My main worry over this (as a person who works mainly with Windows in my day job, so this may be a non issue for Linux, but it certainly isn't for Windows) is that if LinuxCNC were "left behind" and only capable of running on an older, unsupported version of the OS, then security patches etc would not be produced and the system may become vulnerable in the same manner as an unpatched copy of Windows would be. The perception then, rightly or wrongly, to potential new users would potentially be that the system is gradually dying out and they'd look elsewhere for a machine controller solution.

I certainly know that if I were looking for a Windows application and I saw that one of the alternatives on the market was only supported on XP, but not Windows 7 or 8, then I'd question the producers commitment or ability to maintain it in future.

Also, as you mention, the newer kernel is needed to support the newest chipsets & motherboards. Going forward this will be the "old" hardware that future copies of LinuxCNC will be installed upon - we won't be running single core P4's forever - so we need to keep moving, like it or not.

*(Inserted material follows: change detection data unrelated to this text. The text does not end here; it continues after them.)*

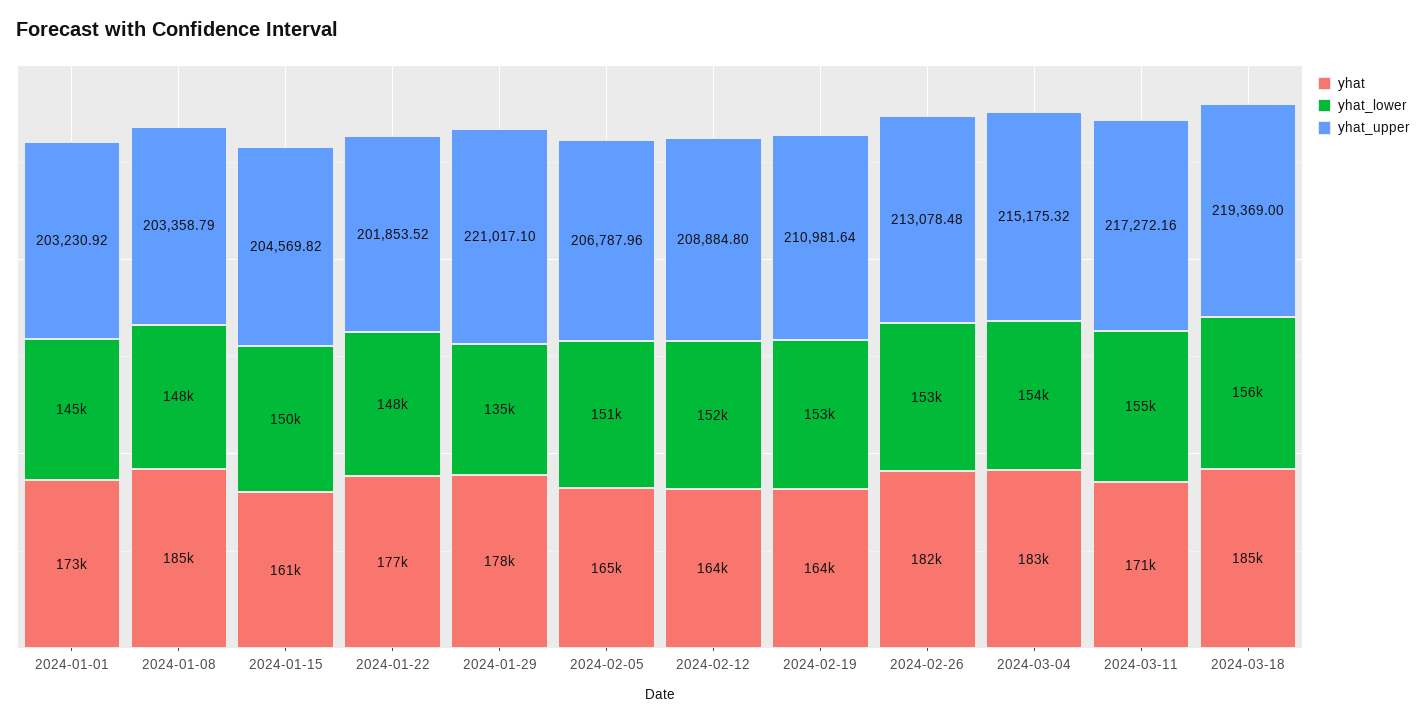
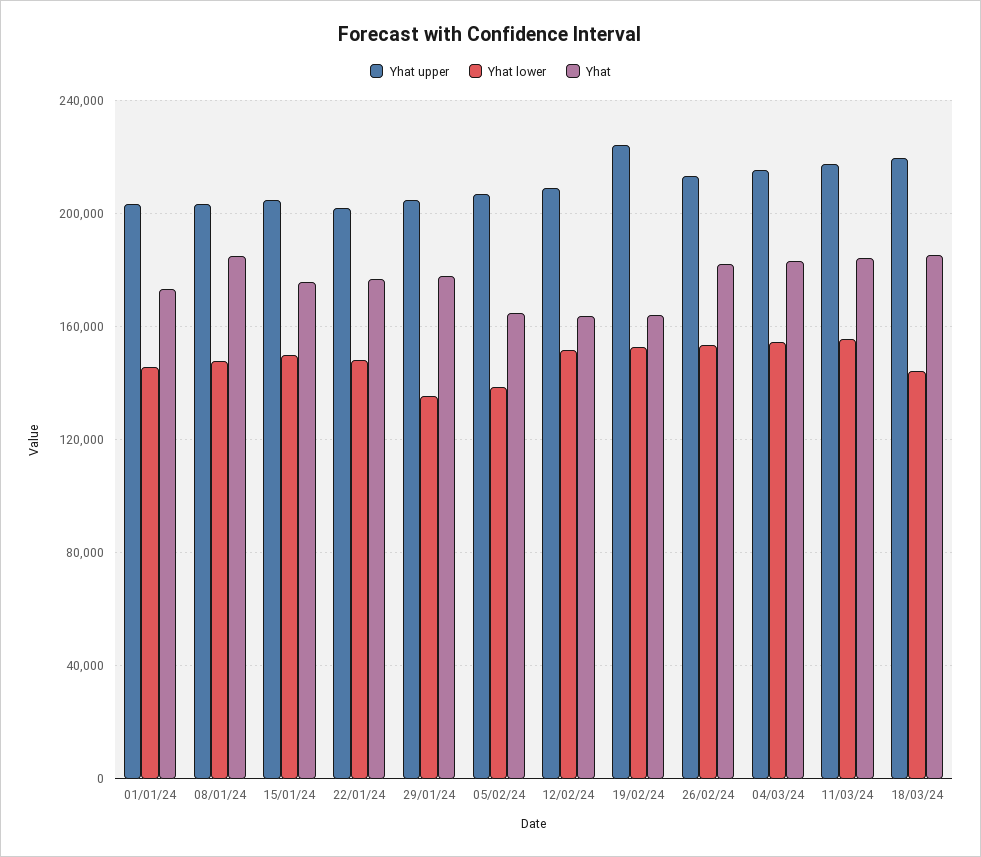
  {
    "yhat": {
      "2024-01-01": 173000,
      "2024-01-08": 185000,
-     "2024-01-15": 161000,
+     "2024-01-15": 175000,
      "2024-01-22": 177000,
      "2024-01-29": 178000,
      "2024-02-05": 165000,
      "2024-02-12": 164000,
      "2024-02-19": 164000,
      "2024-02-26": 182000,
      "2024-03-04": 183000,
-     "2024-03-11": 171000,
+     "2024-03-11": 185000,
      "2024-03-18": 185000
    },
    "yhat_lower": {
      "2024-01-01": 145000,
      "2024-01-08": 148000,
      "2024-01-15": 150000,
      "2024-01-22": 148000,
      "2024-01-29": 135000,
-     "2024-02-05": 151000,
+     "2024-02-05": 140000,
      "2024-02-12": 152000,
      "2024-02-19": 153000,
      "2024-02-26": 153000,
      "2024-03-04": 154000,
      "2024-03-11": 155000,
-     "2024-03-18": 156000
+     "2024-03-18": 145000
    },
    "yhat_upper": {
      "2024-01-01": 203230.92,
      "2024-01-08": 203358.79,
      "2024-01-15": 204569.82,
      "2024-01-22": 201853.52,
-     "2024-01-29": 221017.1,
+     "2024-01-29": 205000,
      "2024-02-05": 206787.96,
      "2024-02-12": 208884.8,
-     "2024-02-19": 210981.64,
+     "2024-02-19": 225000,
      "2024-02-26": 213078.48,
      "2024-03-04": 215175.32,
      "2024-03-11": 217272.16,
      "2024-03-18": 219369
    }
  }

I think that what I'm trying to say is that we have to keep up to date, even if it's only for the reason that we need to keep people coming on board in order for the LinuxCNC controller to stay alive - it needs developers and users. Personally I'm unlikely to become a developer for the project (it's not my forte) but I certainly hope to remain a user and ongoing improvements and support will always be welcome.

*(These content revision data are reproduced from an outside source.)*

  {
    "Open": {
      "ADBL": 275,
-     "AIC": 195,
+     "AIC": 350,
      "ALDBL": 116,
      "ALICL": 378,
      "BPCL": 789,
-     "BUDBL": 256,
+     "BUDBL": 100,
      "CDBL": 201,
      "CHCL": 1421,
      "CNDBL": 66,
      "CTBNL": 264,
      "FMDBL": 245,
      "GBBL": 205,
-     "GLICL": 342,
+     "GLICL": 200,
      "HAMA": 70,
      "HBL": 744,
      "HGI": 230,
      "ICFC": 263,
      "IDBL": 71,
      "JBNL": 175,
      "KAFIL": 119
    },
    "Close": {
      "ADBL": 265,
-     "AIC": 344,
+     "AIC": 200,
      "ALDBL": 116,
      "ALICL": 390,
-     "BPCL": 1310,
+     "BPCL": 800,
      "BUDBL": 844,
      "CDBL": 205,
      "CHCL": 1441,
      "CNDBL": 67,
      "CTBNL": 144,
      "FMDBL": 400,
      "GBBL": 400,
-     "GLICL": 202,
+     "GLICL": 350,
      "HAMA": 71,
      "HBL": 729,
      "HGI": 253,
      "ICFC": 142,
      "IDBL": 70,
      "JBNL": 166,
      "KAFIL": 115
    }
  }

As for Ubuntu desktops, being quite new to actually doing anything purposeful on Linux, I've not tried any alternatives to whatever comes as standard so far. Coming from the world according to Microsoft means that actually having a choice at all is completely novel - and even the 12.04 desktop seems highly favourable to the living nightmare that is the Windows 8/Server 2012 UI!

Tjamscad - Thanks for correcting me there - I'd not realised that Mach3 would run on 32bit Windows7 etc, so I stand corrected. (LinuxCNC is still the superior product though!)